[SUPPLIED PASSAGE Boundary: Start]

My attempt to fix scripts in wiki article Full System Backup with tar

Hello,
recently I installed Arch ARM on my old Raspberry Pi, took a while to set it up as the Pi is slow as hell compared to modern computers. I also take care of a really small VPS for a family business website running debian. Both only have about 16 GB of space, so I was looking into a simple backup solution that would generate compressed tar files that I could later automatically download with ftp to my main machine that has lots of storage space.

I found a wiki article https://wiki.archlinux.org/index.php/Fu … p_with_tar, but found the solution lacking:
a) Why would you need a live cd chroot to perform backups, when you can just tar a live system while excluding system directories and files like shown in https://wiki.archlinux.org/index.php/fu … with_rsync?

[SUPPLIED PASSAGE Boundary: End]

▶ WHAT TO WORK ON
Continue the forum post about fixing the tar backup scripts, picking up after its last sentence.

[PROVIDED DATA Boundary: Start]

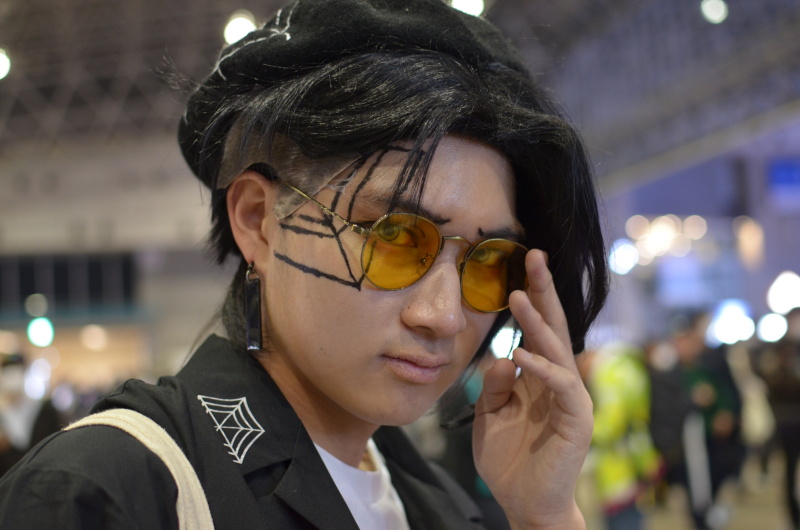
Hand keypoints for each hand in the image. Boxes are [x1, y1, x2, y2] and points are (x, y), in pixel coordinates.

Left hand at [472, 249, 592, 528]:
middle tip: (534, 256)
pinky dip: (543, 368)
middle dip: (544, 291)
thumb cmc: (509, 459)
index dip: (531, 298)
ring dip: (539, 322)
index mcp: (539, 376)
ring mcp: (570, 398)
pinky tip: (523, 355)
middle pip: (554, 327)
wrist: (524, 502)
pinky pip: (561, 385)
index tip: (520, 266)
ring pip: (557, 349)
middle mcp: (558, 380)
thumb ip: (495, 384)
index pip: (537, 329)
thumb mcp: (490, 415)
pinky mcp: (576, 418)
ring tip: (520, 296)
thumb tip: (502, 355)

[PROVIDED DATA Boundary: End]
[PROVIDED DATA Boundary: Start]

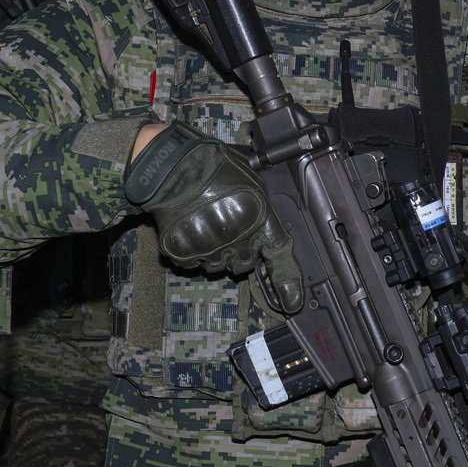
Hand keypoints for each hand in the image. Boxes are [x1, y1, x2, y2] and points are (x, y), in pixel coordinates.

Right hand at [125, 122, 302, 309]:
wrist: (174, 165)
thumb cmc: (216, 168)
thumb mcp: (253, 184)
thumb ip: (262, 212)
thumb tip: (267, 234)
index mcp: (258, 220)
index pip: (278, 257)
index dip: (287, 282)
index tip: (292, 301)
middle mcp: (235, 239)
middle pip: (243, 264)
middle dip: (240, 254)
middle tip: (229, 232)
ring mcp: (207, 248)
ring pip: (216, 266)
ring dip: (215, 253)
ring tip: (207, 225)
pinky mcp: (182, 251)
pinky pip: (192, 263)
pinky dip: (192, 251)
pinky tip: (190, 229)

[PROVIDED DATA Boundary: End]
[PROVIDED DATA Boundary: Start]

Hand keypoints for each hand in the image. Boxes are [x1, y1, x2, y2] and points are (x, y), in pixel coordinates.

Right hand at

[PROVIDED DATA Boundary: End]

▶ RESPONSE AREA
b) Can't transparently set compression (might be important for some!)
c) No progress bar (backups can take a long time, which I think warrants pv installation if you run them manually)

I've never really scripted before in bash, so this is my first attempt to fix the aforementioned script. It works great for me (as far as creating an archive goes), but I would like some comments to see if it's done properly. Also, I know that there is a lot of room for improvement, I could envisage a configuration file to avoid editing the script itself to change options, command line switches, etc. But right now I have to study and maybe I will improve it in July, if comments are favourable.

backup.sh

#!/bin/bash
# tar full filesystem backup script with compression

## SET CONFIGURATION HERE
# folder that backups go to
destination=/opt/backup
# path to the exclude file
excludefile=/opt/backup/exclude.txt
# your desired compression command
compression="gzip -9"
# the extension your selected compression format uses
extension="gz"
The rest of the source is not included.